» **Task to carry out**: Write out all of the lines below, exactly and completely.
*** Data to examine ***
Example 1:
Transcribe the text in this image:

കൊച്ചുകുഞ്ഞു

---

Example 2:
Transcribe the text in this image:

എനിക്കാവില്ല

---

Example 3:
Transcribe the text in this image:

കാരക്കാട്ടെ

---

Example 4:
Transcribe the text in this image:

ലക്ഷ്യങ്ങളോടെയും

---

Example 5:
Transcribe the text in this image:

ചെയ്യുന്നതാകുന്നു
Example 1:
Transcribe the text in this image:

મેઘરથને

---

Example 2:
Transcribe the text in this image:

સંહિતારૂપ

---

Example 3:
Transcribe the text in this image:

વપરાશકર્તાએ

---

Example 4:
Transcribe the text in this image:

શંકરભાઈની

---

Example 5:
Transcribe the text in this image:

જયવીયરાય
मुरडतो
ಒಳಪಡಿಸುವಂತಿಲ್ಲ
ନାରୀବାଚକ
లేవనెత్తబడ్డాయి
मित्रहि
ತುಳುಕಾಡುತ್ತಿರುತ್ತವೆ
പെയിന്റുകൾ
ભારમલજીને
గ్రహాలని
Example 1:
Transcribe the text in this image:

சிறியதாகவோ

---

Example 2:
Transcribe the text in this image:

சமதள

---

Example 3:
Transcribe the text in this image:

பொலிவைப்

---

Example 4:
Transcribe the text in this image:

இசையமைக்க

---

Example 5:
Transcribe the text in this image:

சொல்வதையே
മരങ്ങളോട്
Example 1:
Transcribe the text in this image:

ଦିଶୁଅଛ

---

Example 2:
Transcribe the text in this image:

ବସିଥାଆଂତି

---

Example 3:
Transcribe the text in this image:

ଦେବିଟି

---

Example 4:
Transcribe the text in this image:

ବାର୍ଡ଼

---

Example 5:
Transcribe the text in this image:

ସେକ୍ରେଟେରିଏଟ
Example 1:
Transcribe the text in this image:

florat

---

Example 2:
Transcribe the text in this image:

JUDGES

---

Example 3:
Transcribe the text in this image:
*** End of Data to examine ***
» **Reply to the task**:
Example 1:
Transcribe the text in this image:

കൊച്ചുകുഞ്ഞു

---

Example 2:
Transcribe the text in this image:

എനിക്കാവില്ല

---

Example 3:
Transcribe the text in this image:

കാരക്കാട്ടെ

---

Example 4:
Transcribe the text in this image:

ലക്ഷ്യങ്ങളോടെയും

---

Example 5:
Transcribe the text in this image:

ചെയ്യുന്നതാകുന്നു
Example 1:
Transcribe the text in this image:

મેઘરથને

---

Example 2:
Transcribe the text in this image:

સંહિતારૂપ

---

Example 3:
Transcribe the text in this image:

વપરાશકર્તાએ

---

Example 4:
Transcribe the text in this image:

શંકરભાઈની

---

Example 5:
Transcribe the text in this image:

જયવીયરાય
मुरडतो
ಒಳಪಡಿಸುವಂತಿಲ್ಲ
ନାରୀବାଚକ
లేవనెత్తబడ్డాయి
मित्रहि
ತುಳುಕಾಡುತ್ತಿರುತ್ತವೆ
പെയിന്റുകൾ
ભારમલજીને
గ్రహాలని
Example 1:
Transcribe the text in this image:

சிறியதாகவோ

---

Example 2:
Transcribe the text in this image:

சமதள

---

Example 3:
Transcribe the text in this image:

பொலிவைப்

---

Example 4:
Transcribe the text in this image:

இசையமைக்க

---

Example 5:
Transcribe the text in this image:

சொல்வதையே
മരങ്ങളോട്
Example 1:
Transcribe the text in this image:

ଦିଶୁଅଛ

---

Example 2:
Transcribe the text in this image:

ବସିଥାଆଂତି

---

Example 3:
Transcribe the text in this image:

ଦେବିଟି

---

Example 4:
Transcribe the text in this image:

ବାର୍ଡ଼

---

Example 5:
Transcribe the text in this image:

ସେକ୍ରେଟେରିଏଟ
Example 1:
Transcribe the text in this image:

florat

---

Example 2:
Transcribe the text in this image:

JUDGES

---

Example 3:
Transcribe the text in this image:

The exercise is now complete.